The Viennese newspapers had made an event of the councilman’s suicide. Over the previous days the tragic tale had been featured in every newspaper in the land. The usually staid and conservative Neue Freie Presse was atwitter like a maiden aunt having taken too much elderberry wine. The day of the suicide, the headline of its evening edition attempted to balance itself between decorum and innuendo: ‘Councilman Takes Life, Irregularities Noted.’ Irregularities in the death or in his role as councilman? The eager reader must peruse the article and decide for himself. A feuilletonist for that paper felt called upon to go into great length in his meandering essay on the family history of said Steinwitz: married to Valerie Gutrum, youngest daughter of Colonel Gutrum, a veteran of the Battle of Konigratz during the Austro-Prussian War, and therefore an imperial icon; their two children, Joachim and Helene, ‘distraught at the loss of their beloved Vati.’ The less august Neues Wiener Journal did not bother with suggestion: ‘Steinwitz Kills Self, Subject of Investigation.’ Here the reporter posited a link between a recent City Hall graft investigation and the suicide of the center of that storm, Councilman Steinwitz.
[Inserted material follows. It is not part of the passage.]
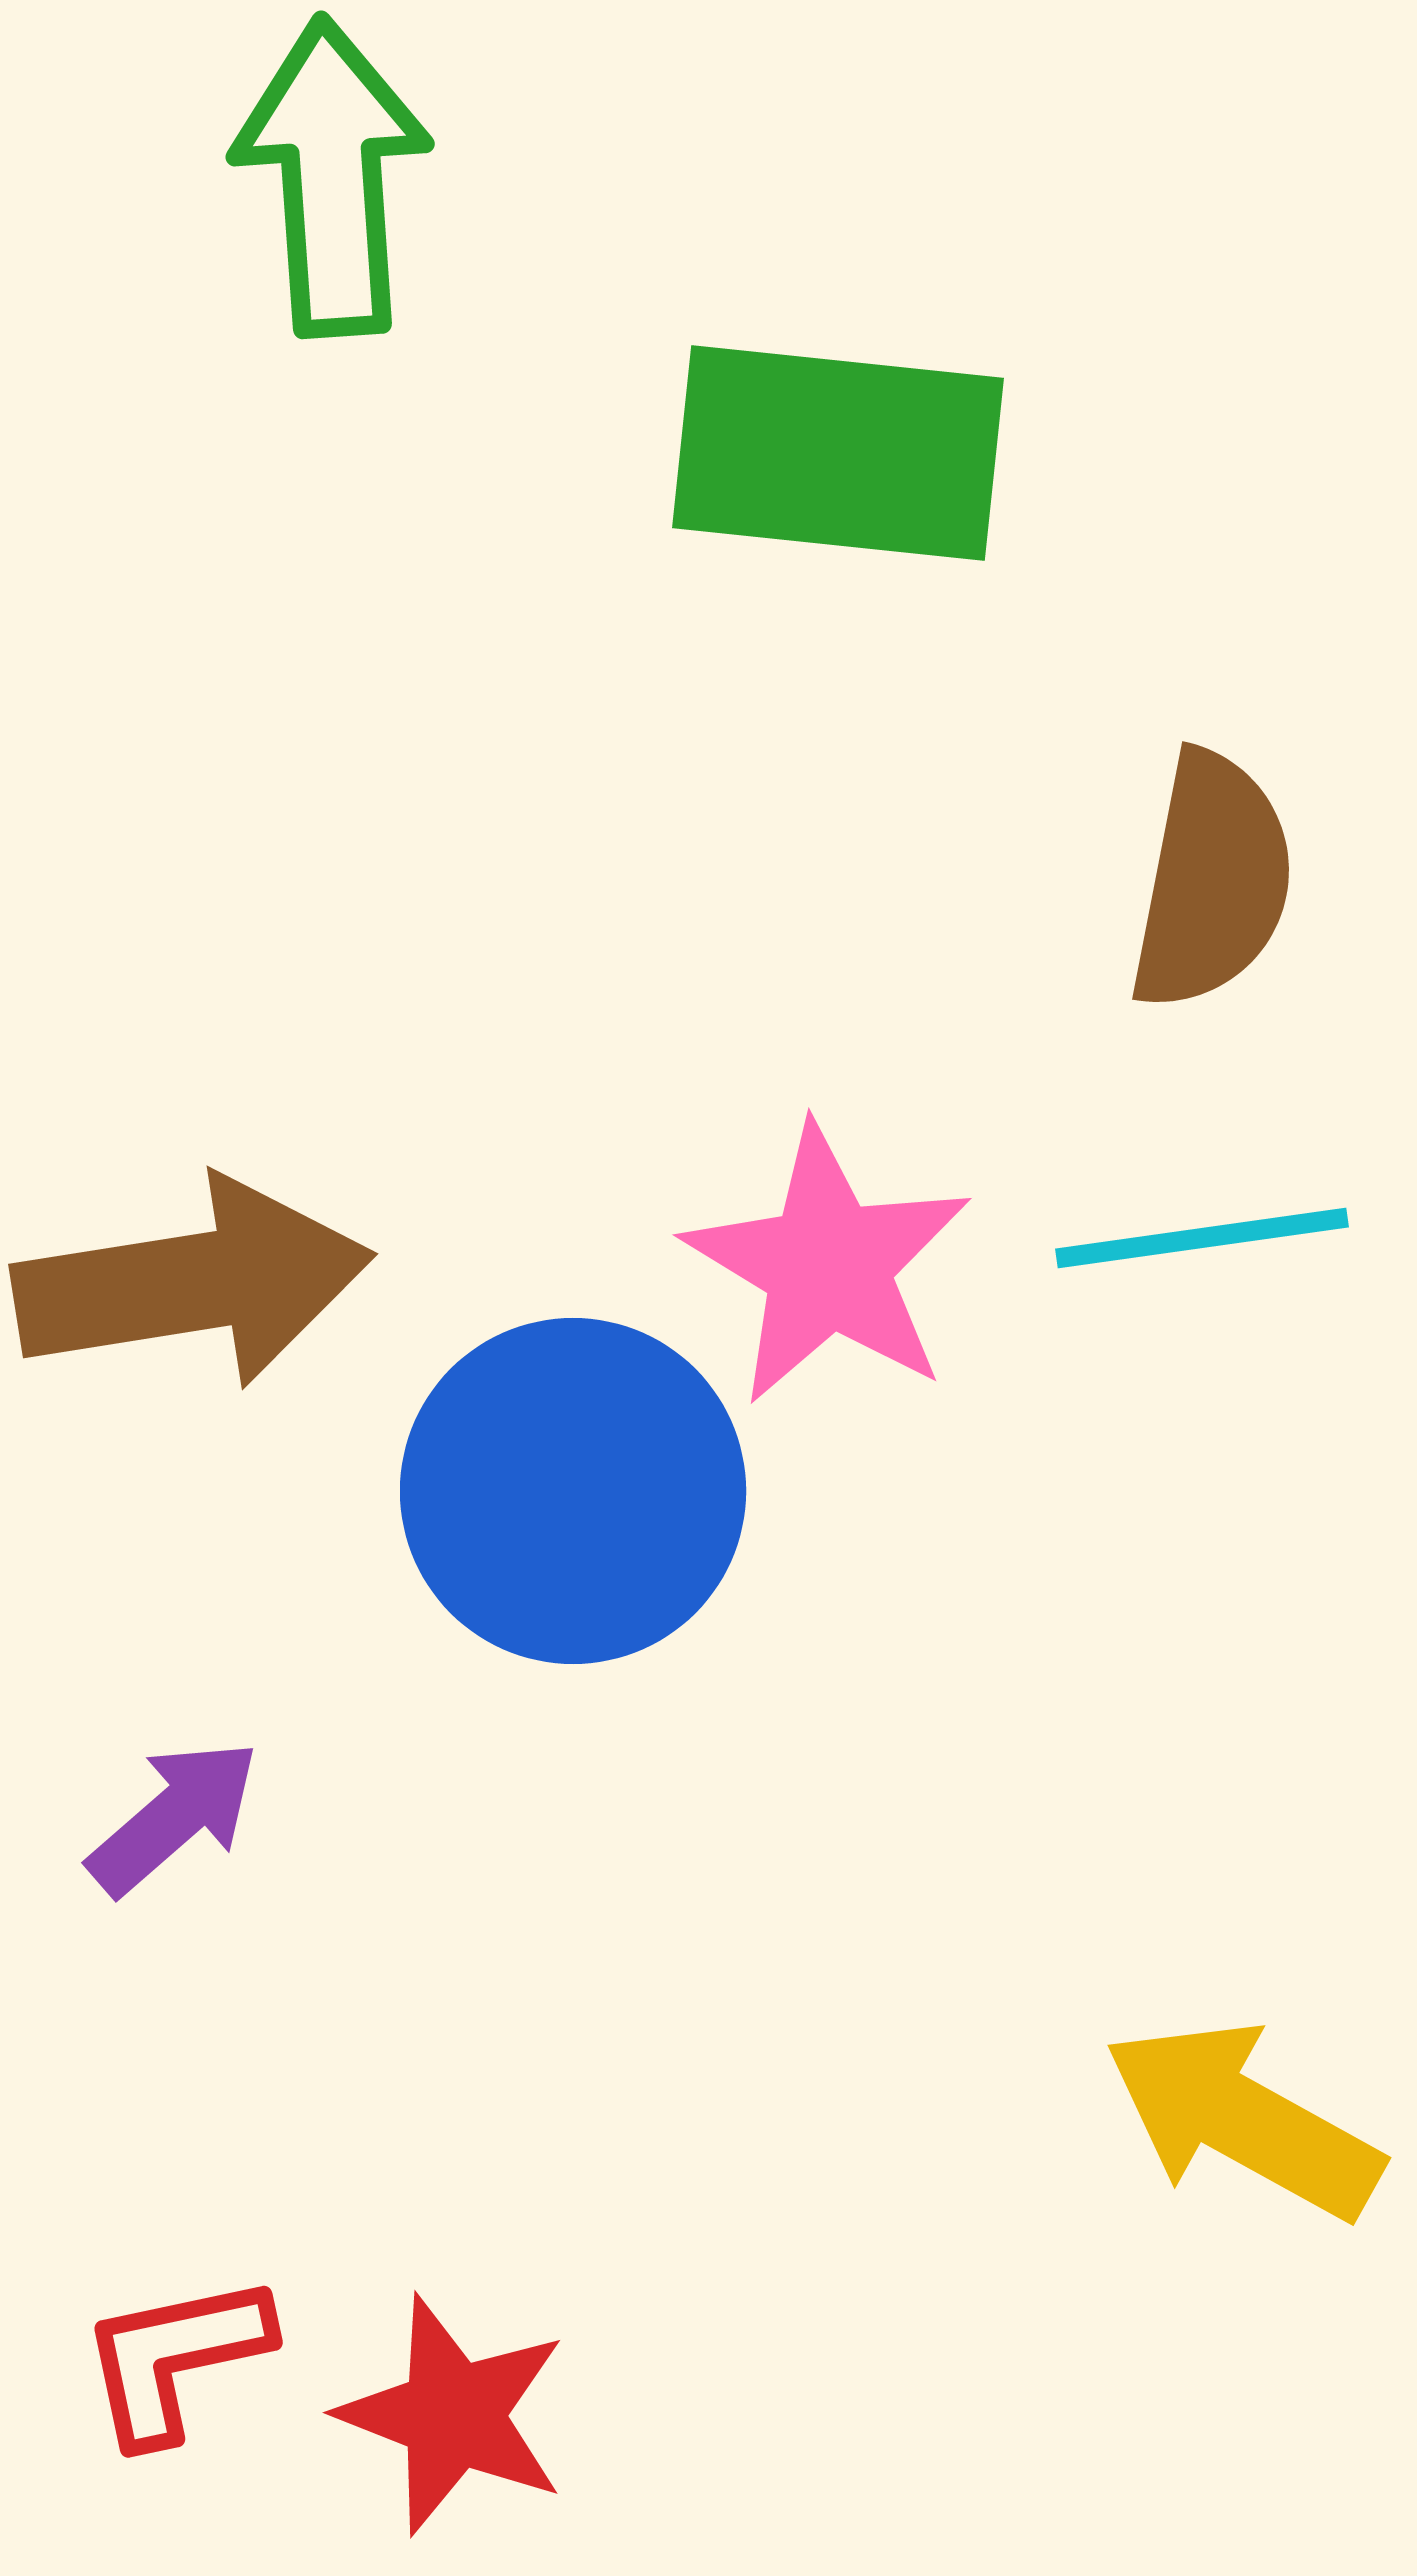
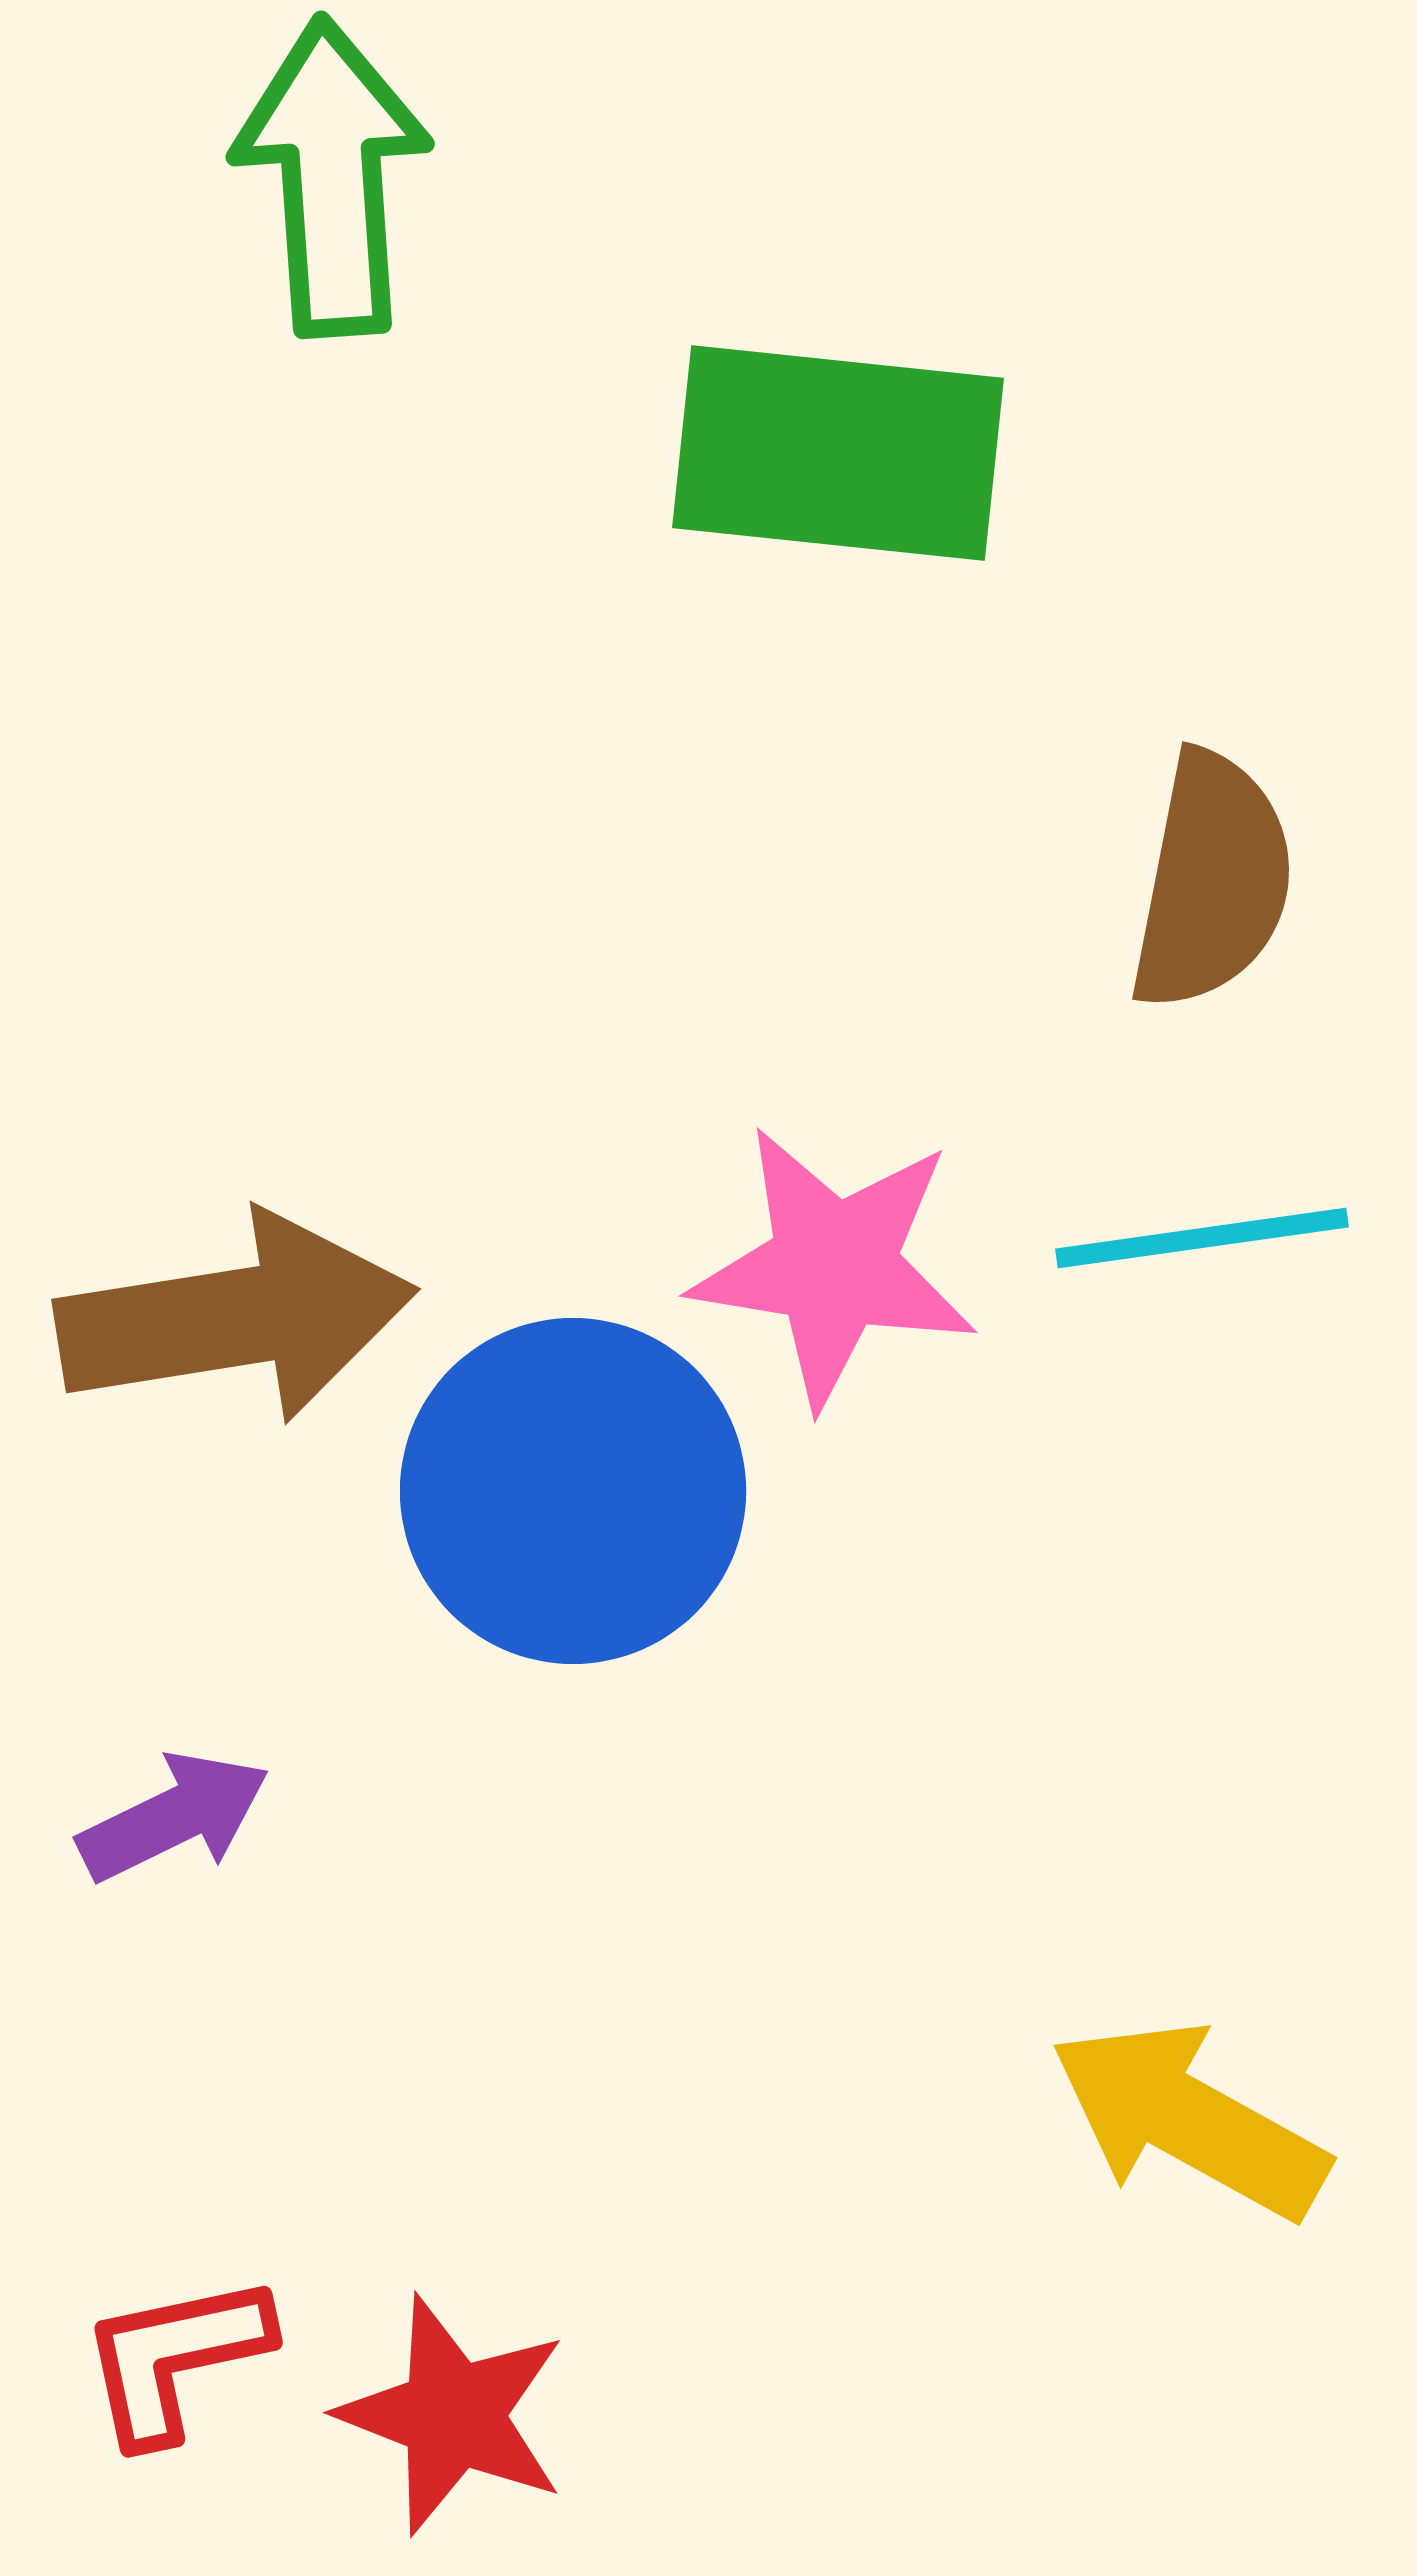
pink star: moved 6 px right, 1 px down; rotated 22 degrees counterclockwise
brown arrow: moved 43 px right, 35 px down
purple arrow: rotated 15 degrees clockwise
yellow arrow: moved 54 px left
The socialist Arbeiter Zeitung, which had first published the tale of City Hall corruption, also placed the story of Steinwitz’s death on its front page, above the fold. ‘Death of Councilman Laid to Graft Investigation,’ read that paper’s headline, though no such direct connection had, in fact, been made, for there was no suicide note. Facts, however, should never get in the way of a good lead. The anti-Semitic Deutsches Volksblatt put the entire matter — the story of City Hall graft and the subsequent suicide of Steinwitz — down to a Jewish plot to discredit Lueger and his associates. Even the gadfly journalist and social critic Karl Kraus used the coun
cilman’s death as an excuse for an exegesis on suicide, the Viennese sickness — one that, according to the journalist, claimed more lives per year in Vienna than did deaths from other killer diseases, such as tuberculosis and syphilis. Kraus pointed out in his Die Fackel article that between 1888 and 1896, 3,164 Viennese had taken their own lives, an average of about one a day. Men were in the majority, with a four-to-one advantage over female suicides. While hanging was the preferred method, gunshot came in a close second. And, Kraus added, December surprisingly (with all the expectations of the holiday season) proved to be the month with the lowest average number of suicides, while May, with its seemingly uplifting and invigorating weather, was the month with the most, over fifty on average.
Today, Werthen discovered as he glanced at the newspaper in front of him, the architect Otto Wagner had been turned into copy for the hungry dailies.
‘I am a frequent visitor to the Rathaus,’ Wagner told a journalist for the Neue Freie Presse. Werthen knew of and appreciated Wagner’s role as artistic consultant to the municipality in numerous civic projects, including the newly opened Stadtbahn station at Karlsplatz in a Jugendstil design that infuriated many stodgy burghers. The elderly Wagner had also angered many critics among the conservatives with his 1899 membership in Klimt’s Secession. Though he did not necessarily agree with all of Wagner’s theories of urban design, or with his concept of utilitarian design, or Nutzstil, Werthen thought Wagner was a national treasure. As was usual with Vienna, Wagner was more famous in the rest of Europe and even in the United States than he was at home; scores of his designs had been neglected and left unrealized because of politics and rivalries.
Wagner further noted to the journalist, ‘I thought at first it was a motor car exhaust. I cannot imagine why, as it is very unlikely that one would hear such a sound three stories up the Rathaus.’